Search code examples
rrecordstrcmplinkage

Setting weightages for Jarowinkler in compare.linkage


I'm using compare.linkage method in the record linkage package in R to compare similarity of 2 set of strings. The default string comparing method is jarowinkler with the 3 default weightages set at 1/3, 1/3 and 1/3.

I want to overwrite the default weightages to say 4/9, 4/9 and 1/9. How do I do that? Thanks in advance.

The default script is:

rpairs <- compare.linkage(StringSet1, StringSet2, strcmp = TRUE, strcmpfun = jarowinkler)

Solution

  • You have to create your own comparison function, which compares two strings. In that function you can call jarowinkler. The easiest way to do this is to create a closure:

    jw <- function(W_1, W_2, W_3) {
      function(str1, str2) {
        jarowinkler(str1, str2, W_1, W_2, W_3)
      }
    }
    

    This is a function to which to pass the weight parameters you want to use. This function returns a comparison function which you can use in your compare.linkage call:

    rpairs <- compare.linkage(StringSet1, StringSet2,
      strcmp = TRUE, strcmpfun = jw(4/9, 4/9, 1/9))
    

    The Jaro-Winkler algorithm counts the number of characters that match (withing a certain bandwidth) m. For the two strings john and johan there are 4 characters that match (j, o, h and n). Taking only the selected characters:

    john
    jonh
    

    It then counts the number of transpositions t. In this case there is one transposition (the h and n are switched).

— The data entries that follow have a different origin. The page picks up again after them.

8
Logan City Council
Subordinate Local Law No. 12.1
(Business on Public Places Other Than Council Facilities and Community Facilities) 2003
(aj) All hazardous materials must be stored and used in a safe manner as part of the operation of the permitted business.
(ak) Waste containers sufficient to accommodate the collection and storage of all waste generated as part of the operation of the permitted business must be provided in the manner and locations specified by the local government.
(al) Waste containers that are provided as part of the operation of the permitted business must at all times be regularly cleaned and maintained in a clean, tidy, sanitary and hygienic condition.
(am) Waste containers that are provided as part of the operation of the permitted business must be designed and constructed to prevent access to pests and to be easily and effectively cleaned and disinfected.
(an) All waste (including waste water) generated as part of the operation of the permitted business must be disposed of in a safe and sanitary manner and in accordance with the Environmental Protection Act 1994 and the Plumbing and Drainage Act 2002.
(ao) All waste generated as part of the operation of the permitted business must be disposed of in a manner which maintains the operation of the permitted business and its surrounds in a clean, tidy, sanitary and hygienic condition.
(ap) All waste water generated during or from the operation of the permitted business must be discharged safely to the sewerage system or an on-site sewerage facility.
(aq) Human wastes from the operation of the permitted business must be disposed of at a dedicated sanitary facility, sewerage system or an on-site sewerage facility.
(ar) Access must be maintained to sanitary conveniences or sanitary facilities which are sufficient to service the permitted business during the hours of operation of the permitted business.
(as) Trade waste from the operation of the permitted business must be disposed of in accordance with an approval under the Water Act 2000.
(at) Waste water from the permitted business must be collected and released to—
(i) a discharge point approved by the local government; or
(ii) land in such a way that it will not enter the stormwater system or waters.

    The Jaro similarity is given by:

    1/3 * (w1 * m/l1 + w2 * m/l2 + w3 * (m-t)/m)) 
    

    with l1 and l2 the lengths of the two strings. For weights all equal to 1/3 this results in a score between 0 and 1 (1=perfect match).

    The Jaro-Winkler measure adds a 'bonus' for characters that match at the beginning of the string as there are usually less errors at the beginning (the measure is created for names). For more information see for example M.P.J van der Loo (2014), The stringdist Package for Approximate String Matching.